Chain of Custody recording within a laboratory information management system (LIMS) allows you to quickly discover:

  • Where the item currently is
  • When it was put there
  • Who put it there
  • Where it has previously been

In addition, it can be important to record responsibility and custodianship. Within the laboratory it is common to record who is responsible for an individual sample (or item), as well as where it physically is at a specific time. For example, lab staff might take a sample out of the Biobank, taking personal responsibility for it while they perform various analytical tests before they return it to storage. Similarly, especially in Biobanks, custodians are often associated with samples or collections. A custodian has overall responsibility for the security, access to, and ethical use of samples under their control. To help manage and control issues of responsibility and custodianship a LIMS Chain of custody allows you to answer such questions as:

  • Who is currently responsible for the item?
  • When did they assume responsibility?
  • Who previously had responsibility for the item?
  • Who is the current custodian?
  • When did they assume custodianship?

It is also important to track the quantity of each item in storage and track each individual sub-item. For example, in a biobank only a sub-sample of existing items might be taken out of storage for use in a research program. Both the remaining items and the sub-samples need to be tracked until, for example, they are disposed of or transferred to another organization.

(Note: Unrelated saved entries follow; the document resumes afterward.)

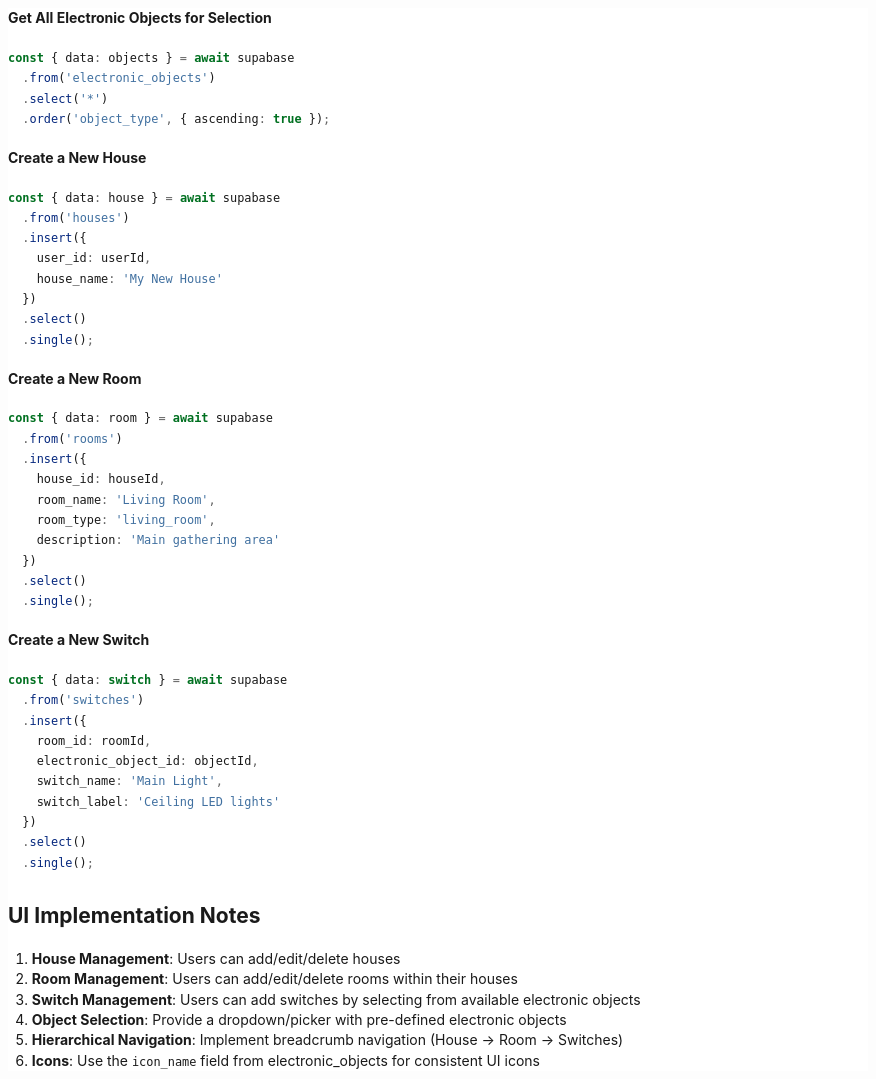 #### Get All Electronic Objects for Selection
```typescript
const { data: objects } = await supabase
  .from('electronic_objects')
  .select('*')
  .order('object_type', { ascending: true });
```

#### Create a New House
```typescript
const { data: house } = await supabase
  .from('houses')
  .insert({
    user_id: userId,
    house_name: 'My New House'
  })
  .select()
  .single();
```

#### Create a New Room
```typescript
const { data: room } = await supabase
  .from('rooms')
  .insert({
    house_id: houseId,
    room_name: 'Living Room',
    room_type: 'living_room',
    description: 'Main gathering area'
  })
  .select()
  .single();
```

#### Create a New Switch
```typescript
const { data: switch } = await supabase
  .from('switches')
  .insert({
    room_id: roomId,
    electronic_object_id: objectId,
    switch_name: 'Main Light',
    switch_label: 'Ceiling LED lights'
  })
  .select()
  .single();
```

## UI Implementation Notes

1. **House Management**: Users can add/edit/delete houses
2. **Room Management**: Users can add/edit/delete rooms within their houses
3. **Switch Management**: Users can add switches by selecting from available electronic objects
4. **Object Selection**: Provide a dropdown/picker with pre-defined electronic objects
5. **Hierarchical Navigation**: Implement breadcrumb navigation (House → Room → Switches)
6. **Icons**: Use the `icon_name` field from electronic_objects for consistent UI icons
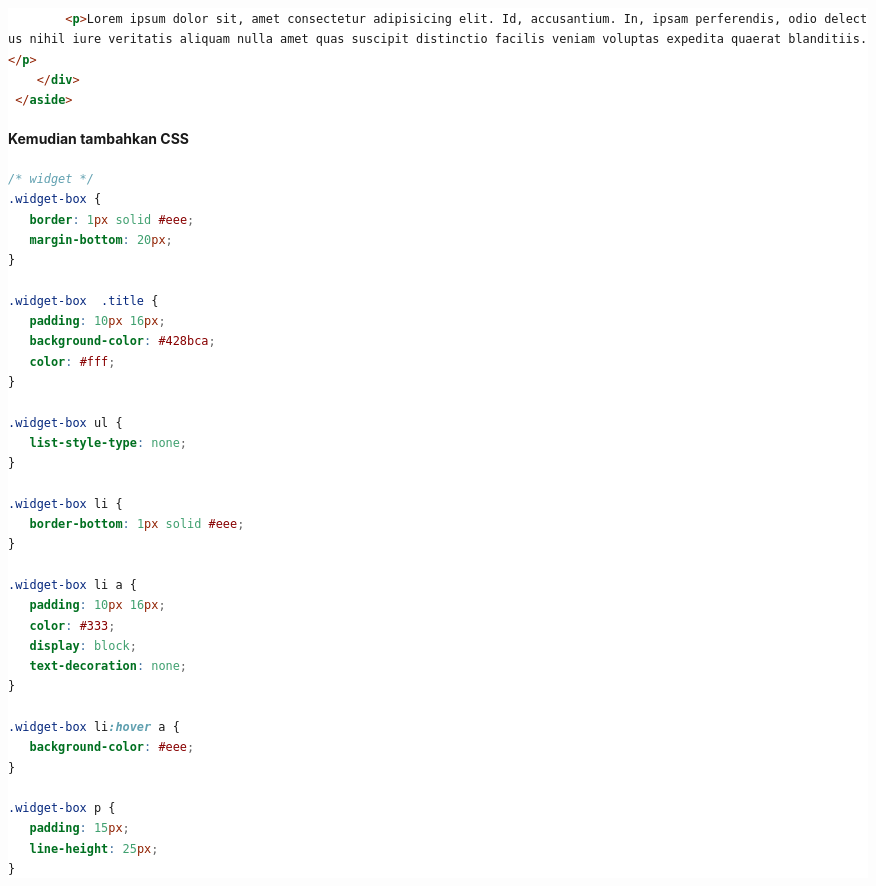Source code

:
 ```html
        <p>Lorem ipsum dolor sit, amet consectetur adipisicing elit. Id, accusantium. In, ipsam perferendis, odio delectus nihil iure veritatis aliquam nulla amet quas suscipit distinctio facilis veniam voluptas expedita quaerat blanditiis.</p>
    </div>
 </aside>
 ```
 #### Kemudian tambahkan CSS
 ```css
 /* widget */
.widget-box {
    border: 1px solid #eee;
    margin-bottom: 20px;
}

.widget-box  .title {
    padding: 10px 16px;
    background-color: #428bca;
    color: #fff;
}

.widget-box ul {
    list-style-type: none;
}

.widget-box li {
    border-bottom: 1px solid #eee;
}

.widget-box li a {
    padding: 10px 16px;
    color: #333;
    display: block;
    text-decoration: none;
}

.widget-box li:hover a {
    background-color: #eee;
}

.widget-box p {
    padding: 15px;
    line-height: 25px;
}
```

In the situation where items are removed from controlled storage it is also possible for the responsible person to mark the items as under their personal responsibility and not in a specific location. If these items are subsequently returned to storage, they can be reassigned to specific locations, such as a specific container within a freezer.

The Matrix Gemini LIMS Chain of Custody (CoC) module is designed to perform these tasks with ease. The CoC module may be added to any Matrix solution. It allows the responsible person, custodian, and location of every sample to be recorded

A search function on the left-hand side of the CoC screen enables samples to be quickly selected using various search criteria. It is simple to configure these criteria to meet the needs of individual organizations using the built-in Matrix configuration tools. Alternatively barcode labelled samples can be scanned to find the relevant entry in the system. Selected entries can then have the required CoC action applied to them.

In addition to the common actions described above other actions can be applied to items such as:

  • Adding a freeze thaw cycle. This allows a count of the number of times items have been subject to freezing and thawing to be maintained
  • Shipping outside the organization. Records the shipment of items to outside organizations and then receiving them back in part or in total
  • Disposing of items. Allows the disposal of items to be recorded

When a CoC action is applied to an item or items it creates an event associated with each item. These events form the CoC record for each item. The CoC records for items can be displayed and reported on in chronological order providing a complete profile of what happened through the entire life of each item. The entire log is read only, ensuring the audit history cannot be altered by users.